Afghanistan is in large measure a mess because NATO is an absolute travesty. The European nations other than Britain, Denmark and the Netherlands have refused to provide combat soldiers. They have been content to let our soldiers and the soldiers of a few other nations do all of the fighting. Obama's assertion that this failure on the part of the European nations is because they think we made a mistake going into Iraq is insane. It doesn't take much reading of Der Spiegel's articles on Germany's debate on Afghanistan, to come away with the knowlege that Obama's Iraq argument is pure bull. Further, for Obama, as the European Subcommittee Chairman, to try and claim that his argument mimics that of Sec. of Defense Gates - whom you can read here - is ridiculous.

One, what the hell has Obama been doing while NATO is falling apart?
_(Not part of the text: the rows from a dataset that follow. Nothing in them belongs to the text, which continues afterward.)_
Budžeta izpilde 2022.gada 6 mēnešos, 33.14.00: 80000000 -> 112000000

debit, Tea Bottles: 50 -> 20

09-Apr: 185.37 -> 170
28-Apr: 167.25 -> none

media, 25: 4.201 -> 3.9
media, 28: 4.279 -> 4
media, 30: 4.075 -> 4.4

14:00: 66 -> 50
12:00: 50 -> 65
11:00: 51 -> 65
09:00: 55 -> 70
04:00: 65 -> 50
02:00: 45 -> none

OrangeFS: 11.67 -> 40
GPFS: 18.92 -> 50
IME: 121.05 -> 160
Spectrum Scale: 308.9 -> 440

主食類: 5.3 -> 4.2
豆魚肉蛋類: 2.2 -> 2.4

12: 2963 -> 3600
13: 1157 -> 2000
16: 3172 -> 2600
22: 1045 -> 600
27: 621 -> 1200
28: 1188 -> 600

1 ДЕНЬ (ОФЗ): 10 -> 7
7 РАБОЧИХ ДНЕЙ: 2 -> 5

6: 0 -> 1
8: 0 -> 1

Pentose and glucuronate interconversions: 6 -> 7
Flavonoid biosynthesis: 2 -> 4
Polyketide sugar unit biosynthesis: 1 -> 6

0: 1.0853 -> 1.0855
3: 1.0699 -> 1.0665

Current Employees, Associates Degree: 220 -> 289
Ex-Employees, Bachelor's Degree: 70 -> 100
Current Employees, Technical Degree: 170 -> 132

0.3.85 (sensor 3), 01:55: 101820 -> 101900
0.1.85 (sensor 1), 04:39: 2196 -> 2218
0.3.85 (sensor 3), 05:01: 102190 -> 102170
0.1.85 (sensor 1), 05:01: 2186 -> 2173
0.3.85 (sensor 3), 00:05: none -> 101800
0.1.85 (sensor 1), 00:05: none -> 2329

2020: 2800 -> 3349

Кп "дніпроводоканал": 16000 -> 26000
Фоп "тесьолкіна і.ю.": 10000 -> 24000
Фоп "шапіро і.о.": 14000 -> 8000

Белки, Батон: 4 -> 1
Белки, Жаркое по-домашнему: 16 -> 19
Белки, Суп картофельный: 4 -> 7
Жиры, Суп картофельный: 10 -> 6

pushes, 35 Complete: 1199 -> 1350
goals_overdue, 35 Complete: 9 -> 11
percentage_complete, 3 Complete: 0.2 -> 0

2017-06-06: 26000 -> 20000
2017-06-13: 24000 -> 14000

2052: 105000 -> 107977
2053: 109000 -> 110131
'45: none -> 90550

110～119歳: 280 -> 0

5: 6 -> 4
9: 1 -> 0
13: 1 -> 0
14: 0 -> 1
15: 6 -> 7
This is not a new issue - its been clearly known since before Obama took over the chairmanship of his subcommittee in 2007. The problem with NATO is not Iraq, and its pretty clear that Obama has been no part of an attempt at a solution. This is a critical issue that the next commander in chief must address - yet Obama has apparently avoided it like the plague.

And are we seeing a very troubling pattern in Obama's veracity. There is certainly a huge gap between Obama's soaring rhetoric and the reality of his record. But of late, when he starts to get into specifics about Iraq and Afghanistan, his points equally lack any veracity. One can perhaps excuse Obama's bombast that the Anbar Awakening only came about because of the Democrat's victory in 2006. But the most recent examples above and Obama's recent ludicrous claims regarding a an anonymous captain in Afghanistan are very troubling indeed. Either someone was lying to Obama about the Captain and Obama bought it, or Obama has no problems with making things up as he goes along his divine path. The former suggests naïveté, the latter malignancy. In consideration of all of the above, I am on the knife's edge of no longer giving him the benefit of the doubt as to which it might be.


1 comment:

MathewK said...

How Obama gets away with his lies and half-assed ideas is beyond me, the fellow is treated like some sort of messiah or something. So he's going to tell Iraqis that he will fight with them and stand by them and protect the US embassy in Iraq and all that, all whilst carefully walking away, his reassurances getting fainter and fainter.

It's unbelievable, hasn't anyone thought to ask this fool, what'll happen when your Embassy is getting bombed and mortared every day in Bagdhad, what are you going to do, send your 200 solider out to pursue the enemy. When that's not enough is he going to send more in, isn't that a form of a surge, and if they all get shot to pieces and chased back, is he going to send more or has the plan always been to slither away like the cowardly leftist he really is.

Same goes for Afghanistan, what if things go bad there as well, what if AQI expands to Kabul as well, does Obama have the spine to stand in Afghanistan when he didn't in Bagdhad? At some point Americans are going to have to wake up and start demanding answers to these questions, if not now, then they'll have to provide answers in Afghanistan or somewhere else, back in the homeland perhaps.